Employers typically allocate 25% of their spending on average to specialty drugs, but all it takes is one or two patients to shift spending to 50% at the individual employer level.

 

Increase competitive edge

  • Coalition contracts have tighter controls and disclosures around maximum variability costs compared with that of PBMs that might change generic pricing from year to year.
  • Coalition contracts steer clear of misleading optics that make deals appear better than they are.

Apply the latest thinking and innovation

  • Pharmacy consulting teams conduct competitive bids every three years.
  • Teams can get annual market checks that provide additional value beyond the negotiated financial escalation clauses that are built into each PBM contract.

 

Explore Net-Pricing Models

Employers can choose between traditional spread pricing and more transparent arrangements whereby PBMs pass through discounts and dispensing fees pharmacies charge to the plan sponsor.

 

Current model:

Includes primary discounts and dispensing fees, typically by brand, generic, and specialty by the dispensing pharmacy.

Has manufacturer payment guarantee with a minimum pass-through of 100%. Some of the models in the marketplace today remove those primary discounts and generally have only the ingredient costs-per-adjusted-script guarantee.

Net pricing model:

Adds guarantees, including the primary brand discount for employers.

Includes market coalition oering, which has the secondary brand discount guarantee (network discount plus the value of manufacturer payments at the point of sale).

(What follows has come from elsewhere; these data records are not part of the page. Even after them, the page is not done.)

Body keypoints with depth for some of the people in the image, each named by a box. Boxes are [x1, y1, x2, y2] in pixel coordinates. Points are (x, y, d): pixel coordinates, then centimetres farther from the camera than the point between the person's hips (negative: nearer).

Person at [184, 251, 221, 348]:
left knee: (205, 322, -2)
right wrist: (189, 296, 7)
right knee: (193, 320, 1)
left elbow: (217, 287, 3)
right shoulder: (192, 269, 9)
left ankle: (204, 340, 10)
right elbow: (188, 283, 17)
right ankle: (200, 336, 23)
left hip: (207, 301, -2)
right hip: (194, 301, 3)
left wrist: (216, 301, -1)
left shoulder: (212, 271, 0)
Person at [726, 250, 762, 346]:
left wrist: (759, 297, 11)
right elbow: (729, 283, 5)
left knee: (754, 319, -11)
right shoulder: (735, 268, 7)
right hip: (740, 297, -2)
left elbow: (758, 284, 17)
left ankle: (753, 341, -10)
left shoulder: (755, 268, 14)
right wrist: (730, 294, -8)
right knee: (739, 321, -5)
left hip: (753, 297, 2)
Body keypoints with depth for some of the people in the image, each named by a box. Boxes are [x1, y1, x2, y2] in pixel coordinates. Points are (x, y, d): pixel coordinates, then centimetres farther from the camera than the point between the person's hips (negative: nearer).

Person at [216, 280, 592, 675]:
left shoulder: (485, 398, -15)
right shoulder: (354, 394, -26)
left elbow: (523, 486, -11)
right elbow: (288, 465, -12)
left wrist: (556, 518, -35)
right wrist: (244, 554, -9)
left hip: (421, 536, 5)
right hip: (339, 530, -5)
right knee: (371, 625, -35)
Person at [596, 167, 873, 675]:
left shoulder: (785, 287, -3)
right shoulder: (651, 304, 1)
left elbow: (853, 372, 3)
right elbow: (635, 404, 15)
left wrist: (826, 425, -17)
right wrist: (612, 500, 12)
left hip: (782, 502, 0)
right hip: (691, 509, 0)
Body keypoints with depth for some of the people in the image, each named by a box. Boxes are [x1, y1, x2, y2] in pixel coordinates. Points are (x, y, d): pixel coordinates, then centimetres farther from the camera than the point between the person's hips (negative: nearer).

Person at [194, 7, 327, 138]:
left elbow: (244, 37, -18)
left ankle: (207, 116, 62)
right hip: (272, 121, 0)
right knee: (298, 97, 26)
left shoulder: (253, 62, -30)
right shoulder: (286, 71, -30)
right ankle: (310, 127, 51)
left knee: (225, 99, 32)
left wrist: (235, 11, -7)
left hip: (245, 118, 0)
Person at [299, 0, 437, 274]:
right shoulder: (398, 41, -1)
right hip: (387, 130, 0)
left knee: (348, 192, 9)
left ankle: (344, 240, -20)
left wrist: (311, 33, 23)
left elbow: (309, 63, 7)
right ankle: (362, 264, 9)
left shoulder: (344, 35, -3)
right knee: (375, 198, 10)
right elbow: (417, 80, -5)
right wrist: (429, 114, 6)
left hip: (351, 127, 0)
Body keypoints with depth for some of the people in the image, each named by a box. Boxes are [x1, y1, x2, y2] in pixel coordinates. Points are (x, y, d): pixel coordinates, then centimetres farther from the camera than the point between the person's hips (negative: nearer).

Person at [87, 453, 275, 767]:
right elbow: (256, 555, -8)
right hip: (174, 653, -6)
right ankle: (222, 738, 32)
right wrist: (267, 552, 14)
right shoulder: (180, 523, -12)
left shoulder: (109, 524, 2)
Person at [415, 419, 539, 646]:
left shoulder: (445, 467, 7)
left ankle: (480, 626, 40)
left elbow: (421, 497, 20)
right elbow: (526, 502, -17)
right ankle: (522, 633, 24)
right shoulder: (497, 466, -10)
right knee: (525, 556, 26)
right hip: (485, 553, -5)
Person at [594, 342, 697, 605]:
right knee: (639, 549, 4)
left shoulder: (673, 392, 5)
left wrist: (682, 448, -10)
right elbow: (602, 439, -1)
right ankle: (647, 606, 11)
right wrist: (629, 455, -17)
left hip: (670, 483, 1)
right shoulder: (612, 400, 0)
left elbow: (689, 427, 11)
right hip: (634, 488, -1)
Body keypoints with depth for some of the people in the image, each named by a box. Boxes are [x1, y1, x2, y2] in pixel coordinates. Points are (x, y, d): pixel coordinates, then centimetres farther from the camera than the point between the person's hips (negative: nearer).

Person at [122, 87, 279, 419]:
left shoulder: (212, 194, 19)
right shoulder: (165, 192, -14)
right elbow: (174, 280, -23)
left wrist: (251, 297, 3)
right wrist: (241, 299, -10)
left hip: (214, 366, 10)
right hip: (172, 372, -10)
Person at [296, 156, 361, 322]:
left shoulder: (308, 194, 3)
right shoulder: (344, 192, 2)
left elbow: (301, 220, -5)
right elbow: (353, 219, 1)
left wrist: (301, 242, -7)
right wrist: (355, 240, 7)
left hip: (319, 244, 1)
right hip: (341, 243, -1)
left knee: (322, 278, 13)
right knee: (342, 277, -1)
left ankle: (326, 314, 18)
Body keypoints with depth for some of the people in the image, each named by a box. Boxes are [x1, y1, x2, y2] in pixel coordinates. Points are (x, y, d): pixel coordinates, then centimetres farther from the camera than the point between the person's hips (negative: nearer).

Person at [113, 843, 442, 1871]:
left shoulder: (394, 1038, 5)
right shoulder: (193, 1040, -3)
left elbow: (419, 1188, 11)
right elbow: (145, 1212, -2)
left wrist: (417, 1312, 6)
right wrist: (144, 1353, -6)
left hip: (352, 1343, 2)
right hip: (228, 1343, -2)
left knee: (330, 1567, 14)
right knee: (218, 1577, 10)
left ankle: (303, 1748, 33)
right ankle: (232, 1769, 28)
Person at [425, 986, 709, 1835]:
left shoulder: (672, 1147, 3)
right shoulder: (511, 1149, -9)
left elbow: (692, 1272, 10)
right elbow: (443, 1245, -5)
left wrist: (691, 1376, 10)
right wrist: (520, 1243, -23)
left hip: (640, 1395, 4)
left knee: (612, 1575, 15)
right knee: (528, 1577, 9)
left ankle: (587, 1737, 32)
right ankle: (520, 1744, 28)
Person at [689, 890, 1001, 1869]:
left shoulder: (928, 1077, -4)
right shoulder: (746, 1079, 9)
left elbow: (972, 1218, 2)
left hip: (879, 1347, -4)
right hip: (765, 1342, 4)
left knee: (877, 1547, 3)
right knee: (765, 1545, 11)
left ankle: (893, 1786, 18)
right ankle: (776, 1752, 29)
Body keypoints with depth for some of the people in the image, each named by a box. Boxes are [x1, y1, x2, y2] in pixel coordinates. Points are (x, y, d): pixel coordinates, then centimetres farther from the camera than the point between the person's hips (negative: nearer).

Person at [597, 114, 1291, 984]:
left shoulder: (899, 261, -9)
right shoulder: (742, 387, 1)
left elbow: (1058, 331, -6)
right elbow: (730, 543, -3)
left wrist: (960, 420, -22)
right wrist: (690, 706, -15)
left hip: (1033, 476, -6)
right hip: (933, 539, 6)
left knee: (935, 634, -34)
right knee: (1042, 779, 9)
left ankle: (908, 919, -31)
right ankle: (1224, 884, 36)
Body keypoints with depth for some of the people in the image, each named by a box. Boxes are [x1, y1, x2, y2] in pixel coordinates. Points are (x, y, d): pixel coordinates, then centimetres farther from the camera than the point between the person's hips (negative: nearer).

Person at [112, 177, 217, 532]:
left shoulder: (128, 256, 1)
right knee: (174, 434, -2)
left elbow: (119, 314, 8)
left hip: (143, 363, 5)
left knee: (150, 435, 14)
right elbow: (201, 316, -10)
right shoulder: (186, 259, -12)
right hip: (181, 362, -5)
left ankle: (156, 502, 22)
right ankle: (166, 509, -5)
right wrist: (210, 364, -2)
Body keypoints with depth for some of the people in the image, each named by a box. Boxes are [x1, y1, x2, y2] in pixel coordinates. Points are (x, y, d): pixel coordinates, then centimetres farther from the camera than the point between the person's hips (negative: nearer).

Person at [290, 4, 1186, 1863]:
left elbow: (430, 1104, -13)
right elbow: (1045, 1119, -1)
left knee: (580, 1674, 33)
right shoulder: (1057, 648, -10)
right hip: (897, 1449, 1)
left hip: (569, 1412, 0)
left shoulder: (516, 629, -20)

Includes an ingredient cost-per-adjusted-script guarantee that overlays nonspecialty and specialty products, as well as a manufacturer payment pass-through of 100%.

 

Regardless of the pricing option, employers should ensure:

  • An understanding of the contract, especially whether the headline rates actually represent how pricing is reconciled.
  • Transparency into PBM data and exactly how drug prices are calculated.
  • Awareness of any price osetting and whether a company has full audit rights and disclosures of all negotiated financial terms and conditions

 

Conduct an Audit

Employers likely need to conduct an audit, on their own or with a vendor, to see if their PBM is following their contracts.

Fraud, waste and abuse continue to impede contracts. While there is no way to eliminate them, employers can minimize damage by conducting an audit.

In our experience, most audits reveal issues that PBMs can address:

The client didn't receive what they expected financially, despite PBM reporting.
Potential benefit coding error occured, such as Dispense as Written code penalties.
Groups were not appropriately mapped to the correct benefit designs.
Inappropriate clinical decision-making caused a single drug to unnecessarily cost hundred of thousands of dollars annually.

 

As prescription drug spending increases, employers can manage costs by undertaking one of these four strategies and exercising due diligence in validating their current pricing arrangements.